2. suspension fork mechanism according to claim 1, it is characterised in that the vehicle body connecting portion（10）With wheel shaft connection Portion（20）Between relative translational movement, by first intermediate medium（51）With second intermediate medium（52）The free degree of offer Collaboration is constrained to the sliding motion of the axle centered on the instantaneous axis of oscillation of the automobile of the application suspension fork mechanism, wherein, it is described Instantaneous axis of oscillation is limited by the longitudinal Instantaneous center of suspension and the horizontal Instantaneous center of suspension of the automobile.

3. suspension fork mechanism according to claim 2, it is characterised in that length of the instantaneous axis of oscillation in the automobile Or it is located at infinite point on width.

4. suspension fork mechanism according to claim 2, it is characterised in that length of the instantaneous axis of oscillation in the automobile Close to the front portion or rear portion of the automobile on direction.

5. suspension fork mechanism according to claim 2, it is characterised in that width of the instantaneous axis of oscillation in the automobile It is located at the inner or outer side of the automobile on direction.

6. suspension fork mechanism according to claim 1, it is characterised in that the vehicle body connecting portion（10）With wheel shaft connection Portion（20）Between relative rotation, by first intermediate medium（51）With second intermediate medium（52）The free degree of offer Collaboration is constrained to by the described first chimeric node（N1）With the described second chimeric node（N2）Axis centered on axle conjunction Page motion.

7. suspension fork mechanism according to claim 1, it is characterised in that first intermediate medium（51）In described second Between medium（52）In at least one include spherical hinge or flexible liner.

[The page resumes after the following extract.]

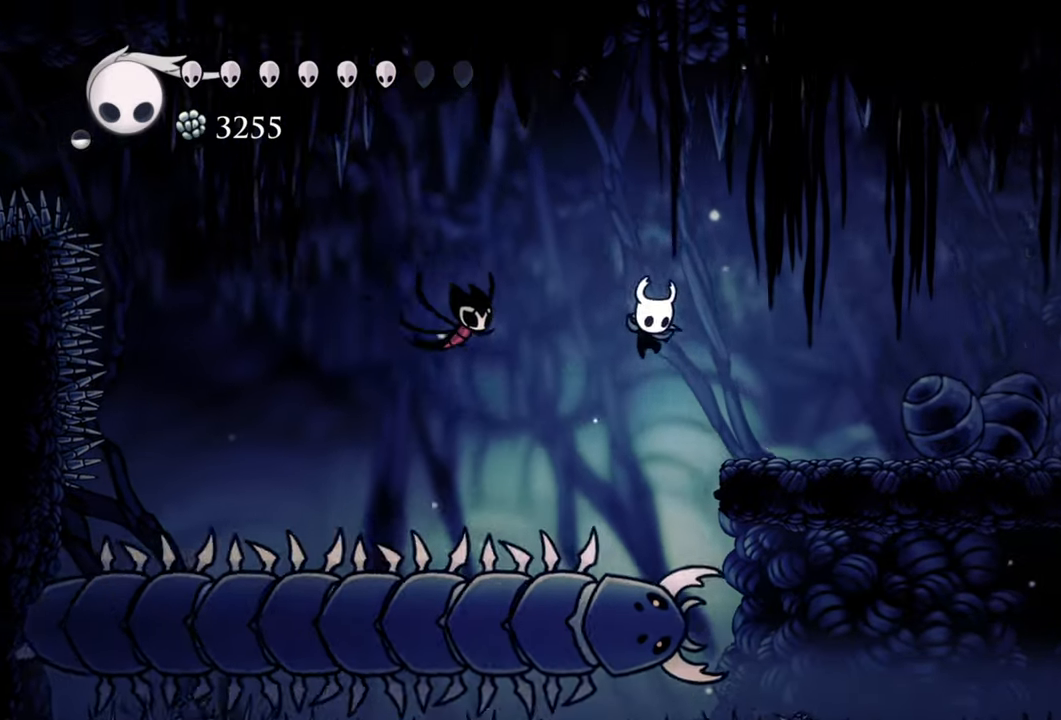
{"buttons": ["DPAD_DOWN", "DPAD_RIGHT"], "events": [[220, "A", "up"]]}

8. suspension fork mechanism according to claim 1, it is characterised in that

First guide part（31）It is formed rigid rod and is assemblied in form the vehicle body connecting portion（10）Rigid support Frame；

Second guide part（32）It is formed rigid rod and is assemblied in form the wheel shaft connecting portion（20）Rigid support Frame；

The first fitting portion（41）It is formed set hole and with forming the wheel shaft connecting portion（20）Rigid cage one Shaping；

The second fitting portion（42）It is formed set hole and with forming the vehicle body connecting portion（10）Rigid cage one Take shape in or be assemblied in form the vehicle body connecting portion（10）Rigid cage.

9. a kind of automobile, it is characterised in that including in front suspension and rear suspension, also, the front suspension and the rear suspension At least one includes the suspension fork mechanism as any one of claim 1 to 8.

10. automobile according to claim 9, it is characterised in that include in the front suspension and the rear suspension described Suspension fork mechanism, also, the vehicle body connecting portion（10）With the wheel shaft connecting portion（20）Between relative rotation in the front overhang Limit range in frame, more than the vehicle body connecting portion（10）With the wheel shaft connecting portion（20）Between relative rotation described Limit range in rear suspension.